Iv never understood why people get so into My Little Pony
Honestly, I have nothing to do with the show or fandom anymore, but back when I was into it, I just enjoyed the simple mundane nature of things that was new to me. It was a surprisingly engaging show about friendship and slice-of-life, when every other cartoon on offer was about action and violence. I have never been a horse person, so that part did not appeal to me specifically, but I enjoyed the worldbuilding and the little details the show cared to establish. Something in my brain is tickled by sorting things into categories and generics, and the idea of having a natural tattoo that appeared when you find your inherent purpose just fulfilled that weird mental need for me, for example.

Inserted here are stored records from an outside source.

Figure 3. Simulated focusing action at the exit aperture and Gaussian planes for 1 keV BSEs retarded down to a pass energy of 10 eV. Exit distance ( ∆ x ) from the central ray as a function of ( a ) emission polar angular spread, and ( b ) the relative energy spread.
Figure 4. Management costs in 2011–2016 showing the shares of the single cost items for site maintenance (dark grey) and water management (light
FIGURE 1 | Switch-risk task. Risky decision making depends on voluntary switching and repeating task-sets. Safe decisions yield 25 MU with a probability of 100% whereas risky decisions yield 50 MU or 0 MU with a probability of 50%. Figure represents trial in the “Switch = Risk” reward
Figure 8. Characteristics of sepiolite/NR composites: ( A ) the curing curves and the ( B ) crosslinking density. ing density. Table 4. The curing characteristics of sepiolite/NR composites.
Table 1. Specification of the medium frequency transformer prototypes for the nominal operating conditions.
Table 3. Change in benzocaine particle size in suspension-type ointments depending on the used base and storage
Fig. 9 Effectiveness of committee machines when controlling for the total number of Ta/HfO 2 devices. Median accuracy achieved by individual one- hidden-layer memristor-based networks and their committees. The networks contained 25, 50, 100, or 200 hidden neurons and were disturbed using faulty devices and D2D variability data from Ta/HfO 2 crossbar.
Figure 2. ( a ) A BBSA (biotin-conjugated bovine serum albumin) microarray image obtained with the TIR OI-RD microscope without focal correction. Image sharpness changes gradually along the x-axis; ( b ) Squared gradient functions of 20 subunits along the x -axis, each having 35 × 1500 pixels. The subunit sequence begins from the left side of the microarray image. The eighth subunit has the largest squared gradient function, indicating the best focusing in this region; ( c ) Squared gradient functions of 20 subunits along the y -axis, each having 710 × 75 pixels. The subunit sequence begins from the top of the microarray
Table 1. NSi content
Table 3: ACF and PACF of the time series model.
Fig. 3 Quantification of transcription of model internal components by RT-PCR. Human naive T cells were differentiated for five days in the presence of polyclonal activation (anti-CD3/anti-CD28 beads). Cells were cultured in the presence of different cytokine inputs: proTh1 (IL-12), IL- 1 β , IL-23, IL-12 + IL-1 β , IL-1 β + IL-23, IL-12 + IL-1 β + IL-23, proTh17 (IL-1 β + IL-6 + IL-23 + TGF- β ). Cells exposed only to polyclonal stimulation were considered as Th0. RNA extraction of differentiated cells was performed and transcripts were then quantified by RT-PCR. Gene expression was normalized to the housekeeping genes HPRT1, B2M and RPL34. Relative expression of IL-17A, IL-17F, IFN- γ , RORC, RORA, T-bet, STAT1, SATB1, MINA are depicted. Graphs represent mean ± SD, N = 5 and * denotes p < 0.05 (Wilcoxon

When it got darker and more action oriented with season 4 or whatever it was, I dropped it like hot coals and never looked back. And of course, the community was really creepy at times so that was another factor.
AMVs don't ring a bell, but in my... *sigh* in my brony phase when I was like 12, I used to listen to a guy called Ken Ashcorp make MLP-themed music videos.
That's crazy, with the exception of WDM I have used every single one of these projects you maintain! Qutebrowser is my go-to browser when on tiling or otherwise keyboard-driven systems, Lynx and Links I flip-flopped between when in the TUI, and with some of my retro builds I surely used the i586/i386 architectures' tools too. I put an up-to-date Devuan on an old Fujitsu Lifebook from 2001, for example, earlier this year. And I have a mechanical keyboard too (a Coolermaster)!
I always wonder whether it's surreal for people who have seen all this technology coming and going as it happened to see young people like us celebrate it as a 'revival'. I wonder what I'd think if some day, people will pull out their PS3s or Switch consoles, tower PCs, Windows 10, Xorg, Minecraft, Facebook, as 'retro revivals'.
Either way, glad to have you on board!
Oh, and... Proposal D for the Debian developers' vote please?